Exercise requirements.
Lay out every line of the entries below as a JSON list of strings, one string per line, omitting blank lines and the pictures.

::::

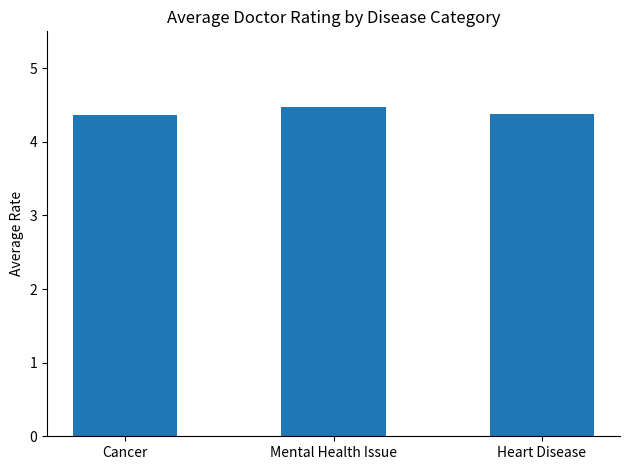

What is the label of the 1st bar from the right?

Heart Disease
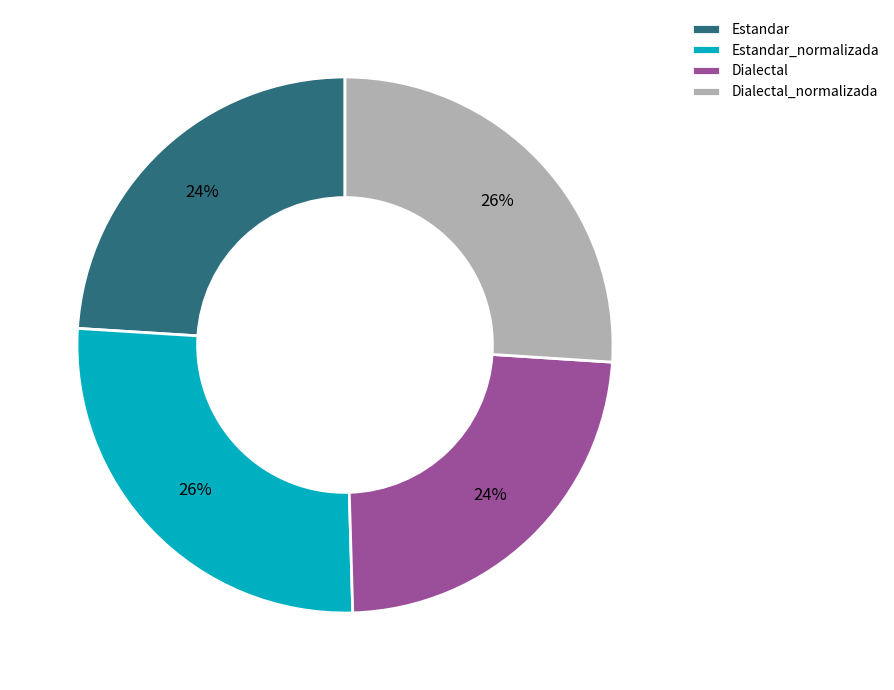

To the nearest percent, what portion does Estandar_normalizada represent?

26%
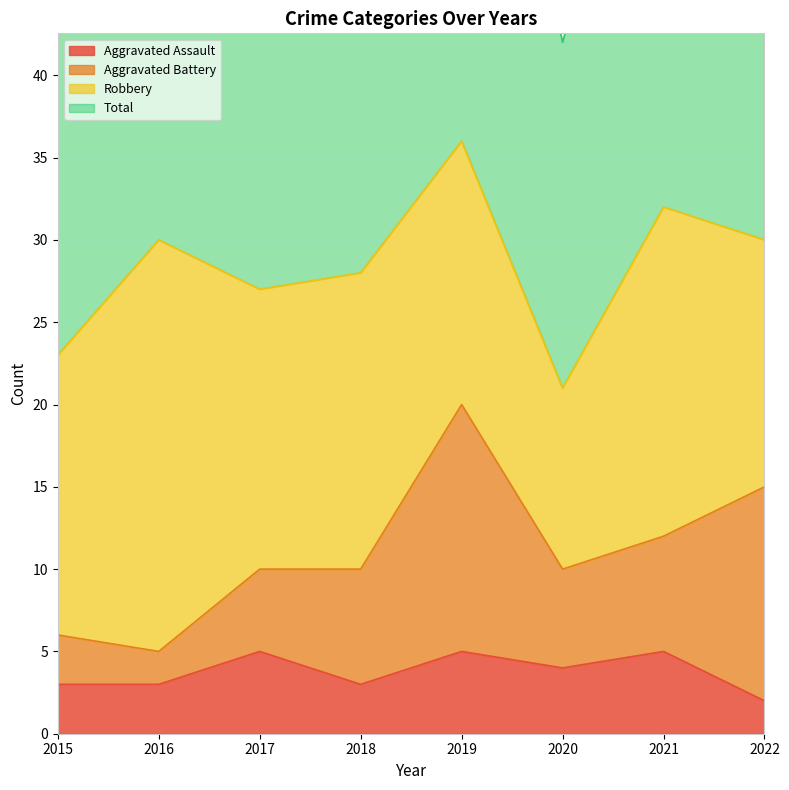

Between 2016 and 2018, which series saw the biggest shift?

Total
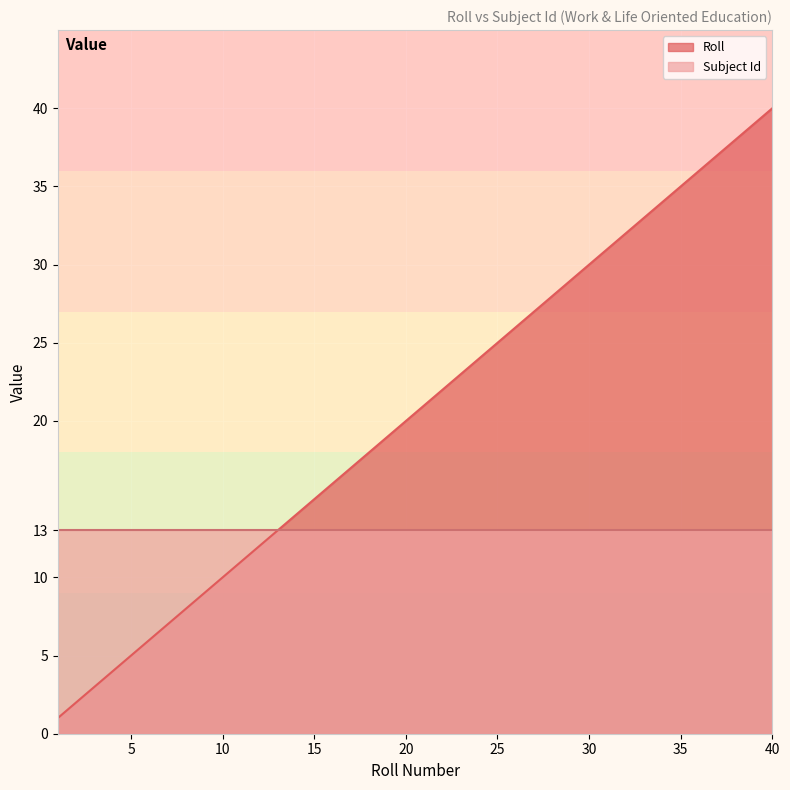

What is the sum of the values at 19 and 2?

21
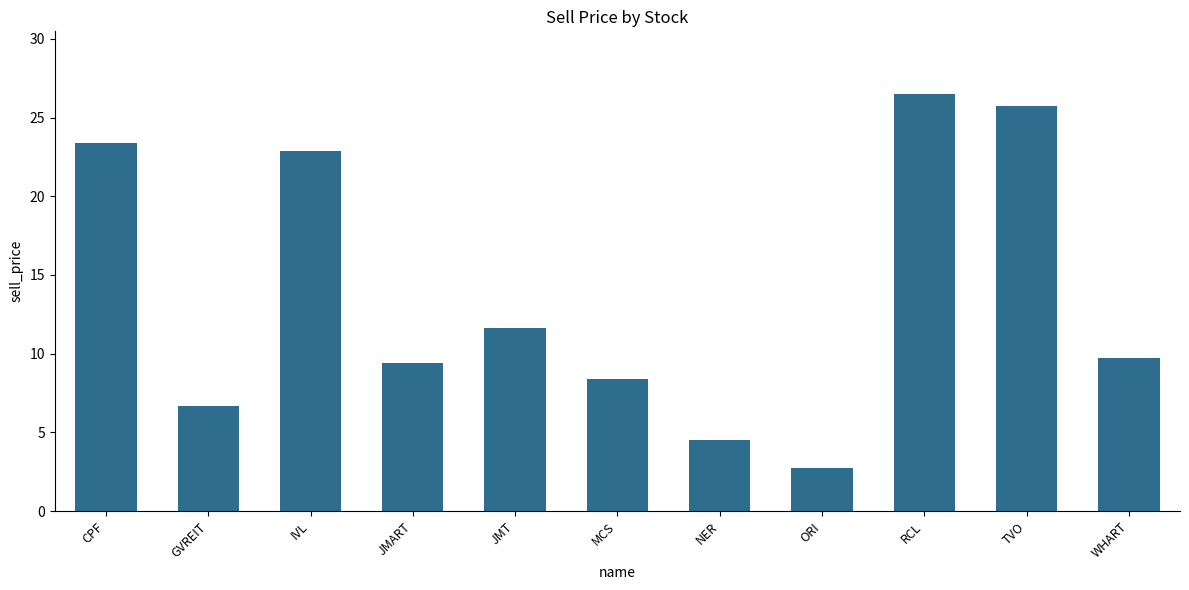

What is the sum of all values?

151.6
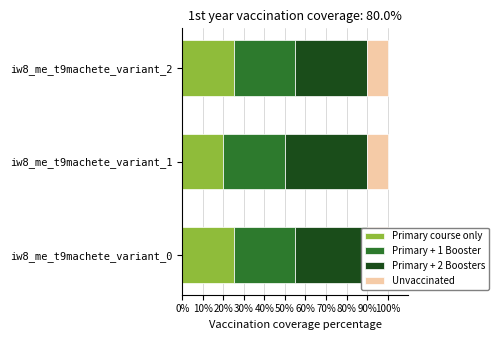

What are all the series names shown in the legend?

Primary course only, Primary + 1 Booster, Primary + 2 Boosters, Unvaccinated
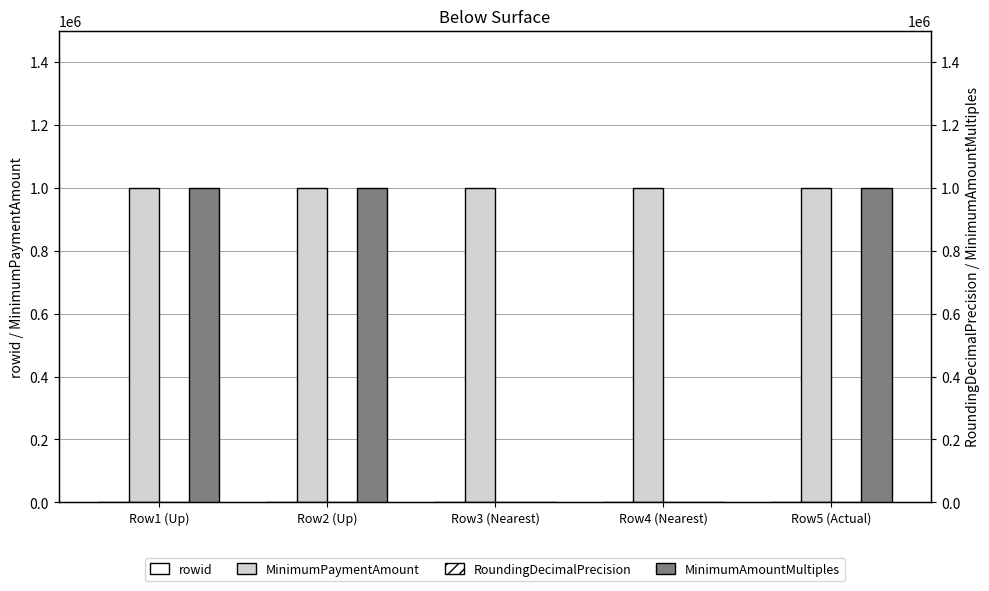

List the series in order of their peak value, lowest first.

RoundingDecimalPrecision, rowid, MinimumPaymentAmount, MinimumAmountMultiples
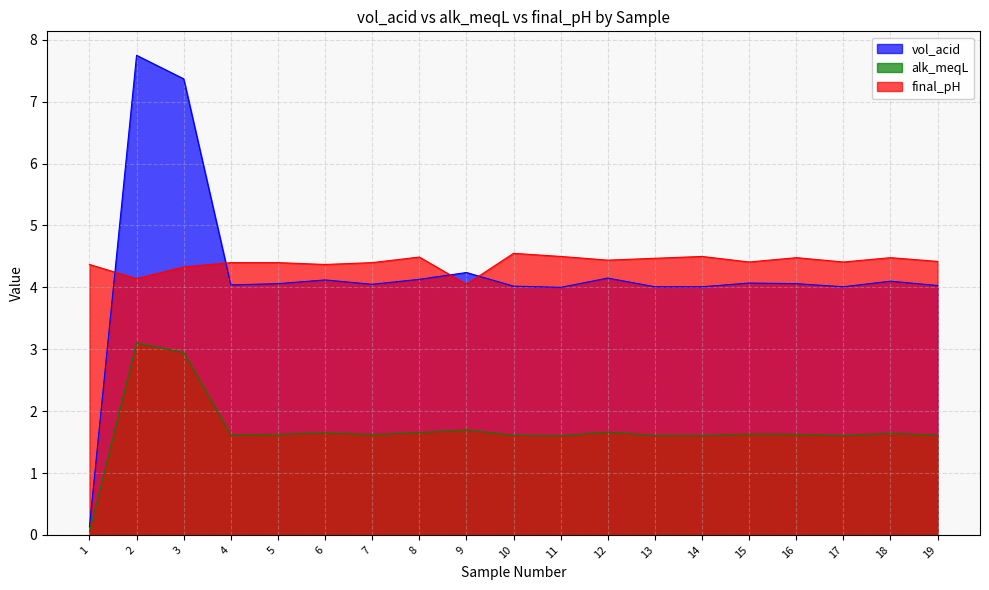

At which category is the sum across all series the highest?

2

::::

Result of the task.
[
  "What is the label of the 1st bar from the right?",
  "Heart Disease",
  "To the nearest percent, what portion does Estandar_normalizada represent?",
  "26%",
  "Between 2016 and 2018, which series saw the biggest shift?",
  "Total",
  "What is the sum of the values at 19 and 2?",
  "21",
  "What is the sum of all values?",
  "151.6",
  "What are all the series names shown in the legend?",
  "Primary course only, Primary + 1 Booster, Primary + 2 Boosters, Unvaccinated",
  "List the series in order of their peak value, lowest first.",
  "RoundingDecimalPrecision, rowid, MinimumPaymentAmount, MinimumAmountMultiples",
  "At which category is the sum across all series the highest?",
  "2"
]